Did you really write that piece just for demonstration purposes? That's pretty over the top haha


----------



## Marcin M (Nov 2, 2017)

chrisphan said:


> Did you really write that piece just for demonstration purposes? That's pretty over the top haha


Lol  title tells everything. It's Thomas Bergersen's piece, I only arranged it


----------



## Voider (Apr 16, 2018)

Hey  I just wanted to add a new piece to this thread since there are still so few demos with only the factory content from Kontakt 5. This is basically my 2nd real attempt to write for orchestra ever and it's not done yet, it also has no mixing and mastering on it. Only instrument panning and a reverb send, that's all. I find this library quite powerful and I have to admit that I really underestimated its sound in the beginning.


----------



## P.N. (Apr 16, 2018)

Hi. I made instrument shells, using Kontakt Factory library and Wips over a year ago.

I did do many instruments, but i never really finished the set.

Here's an example:


----------



## thevisi0nary (Apr 16, 2018)

You should be writing music for rpgs my man, sick tracks.


----------



## Voider (Apr 17, 2018)

thevisi0nary said:


> You should be writing music for rpgs my man, sick tracks.

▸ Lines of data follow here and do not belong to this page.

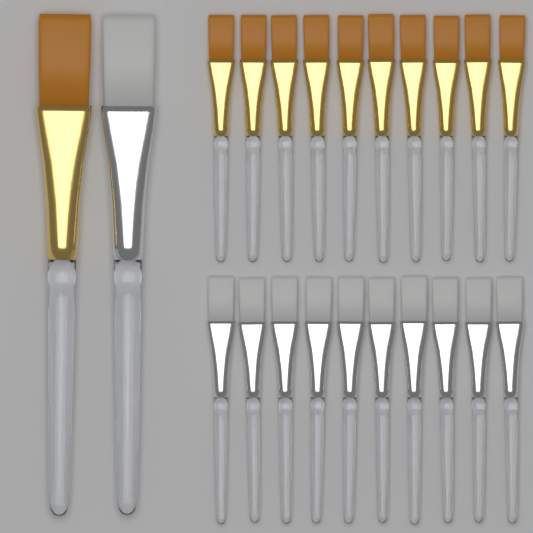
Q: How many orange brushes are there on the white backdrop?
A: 11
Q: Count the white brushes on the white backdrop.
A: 11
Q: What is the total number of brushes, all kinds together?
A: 22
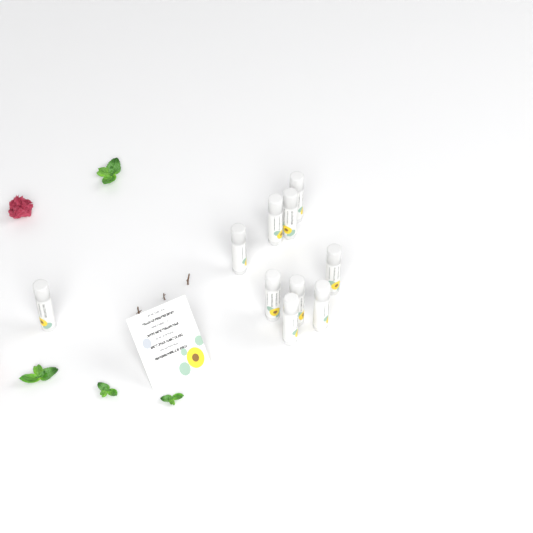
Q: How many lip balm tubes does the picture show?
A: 10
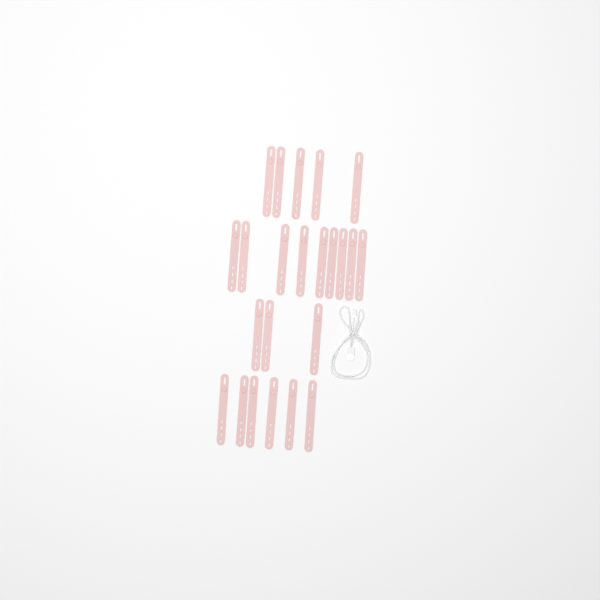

Glad to hear that, thanks a lot


----------



## topaz (Feb 25, 2021)

P.N. said:


> Hi. I made instrument shells, using Kontakt Factory library and Wips over a year ago.
> 
> I did do many instruments, but i never really finished the set.
> 
> Here's an example:


3 years later  this is a great idea. love to see more to make use of the legacy lib more


----------